Accompanying repository of the paper "Sequence Labeling: A Practical Approach". Works well with TensorFlow 1.3 and 1.4 (the performance drops substantially under the version 1.5 and above). The resources within the repo are structured as follows:
-
convert - the folder with several scripts for converting the standard sequence labeling datasets (including those mentioned in the paper) to the standardized format recognizable by the code. The instructions on converting each particular standard dataset are in the heading comments of the respective conversion script. The recognizable format is:
- two files with the data - train.txt and val.txt - each containing the respective part of the dataset (training and validation/development set). Each line of these files should contain the space-separated list of tokens of one sentence, separated by a tab from the space-separated list of the corresponding labels.

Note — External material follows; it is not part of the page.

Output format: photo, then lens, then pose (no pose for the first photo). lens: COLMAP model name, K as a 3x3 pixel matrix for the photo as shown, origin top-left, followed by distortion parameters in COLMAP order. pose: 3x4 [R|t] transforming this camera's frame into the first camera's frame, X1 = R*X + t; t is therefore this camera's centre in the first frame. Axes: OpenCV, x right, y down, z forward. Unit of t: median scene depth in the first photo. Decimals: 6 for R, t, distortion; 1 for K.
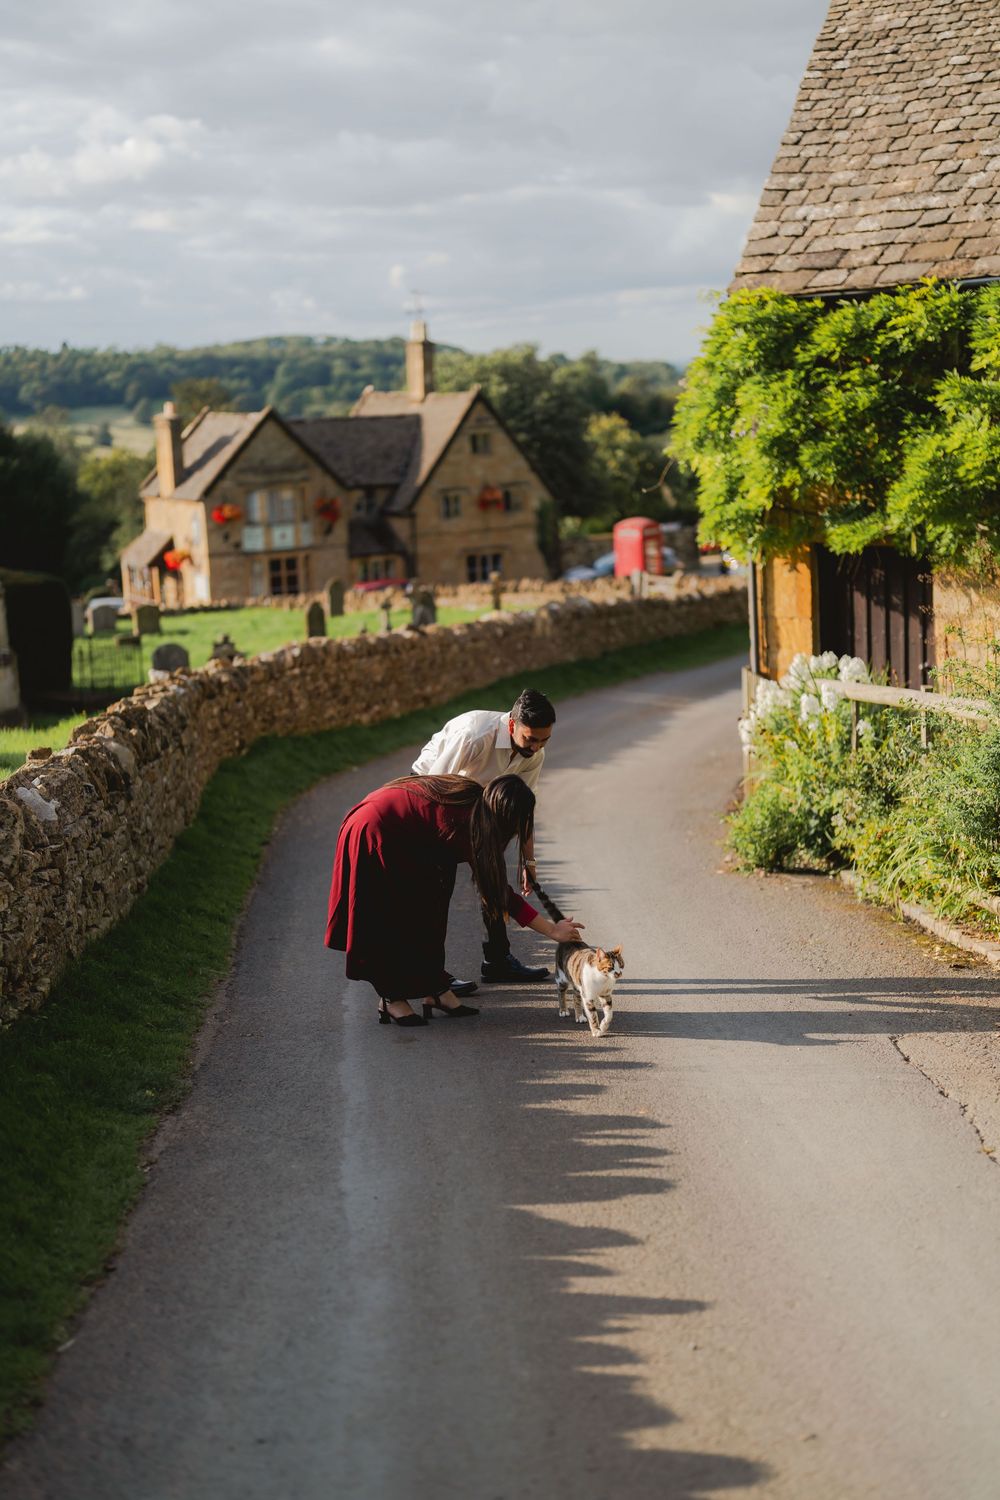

- one file with the set of all available labels - labels.txt - containing one label in each of its lines. The labels in the file should come in the alphabetical order. The exception is the null-label (e.g. "O") in multi-token labeling tasks (e.g. IOB or IOBES tagging scheme used for NER or Chunking), which should be in the last line.
-
The files with the word embeddings should be copied into the sub-folders of the data/embeddins folder. Each sub-folder corresponds to one of the supported embedding types - GloVe, Polyglot, or Senna - and contains the specific instructions.
-
train.py trains and saves a sequence labeling model, given the path to the folder with the input data in the recognizable format (see above). The specification of the command-line arguments can be obtained by running the script with "-h" key. The training results are written to a sub-folder of the "results" folder named after the input folder plus a timestamp. These results may be used further for evaluation on and/or annotation of new data.
-
evaluate.py evaluates the trained model, given the path to the training results and the name of the data file (within the original data folder) to evaluate on (e.g. "test.txt" containing the testing set). The specification of the command-line arguments can be obtained by running the script with "-h" key.
-
annotate.py annotates new data, given the path to the training results (containing the trained model to be used for the annotation) and the path to the data to be annotated in the recognizable format (see above; labels are not required).
-
logs folder contains the detailed results of the experiments on the eight standard datasets mentioned in the paper. Each dataset folder contains six sub-folders corresponding to six different scenarios used in the ablation studies (with or without byte embeddings, word embeddings, and CRF layer). Each scenario folder, in turn, contains the following three files: training_log.txt (detailed log of the model training with the validation results after each epoch), evaluation_log.txt (the results of the evaluation performed using the official CoNLL evaluation script), and labeled_test_set.zip (the test set with the predicted and ground truth labels, ready to be evaluated by the above-mentioned CoNLL evaluation script; for privacy reasons, all tokens in the file are replaced with a "W" token).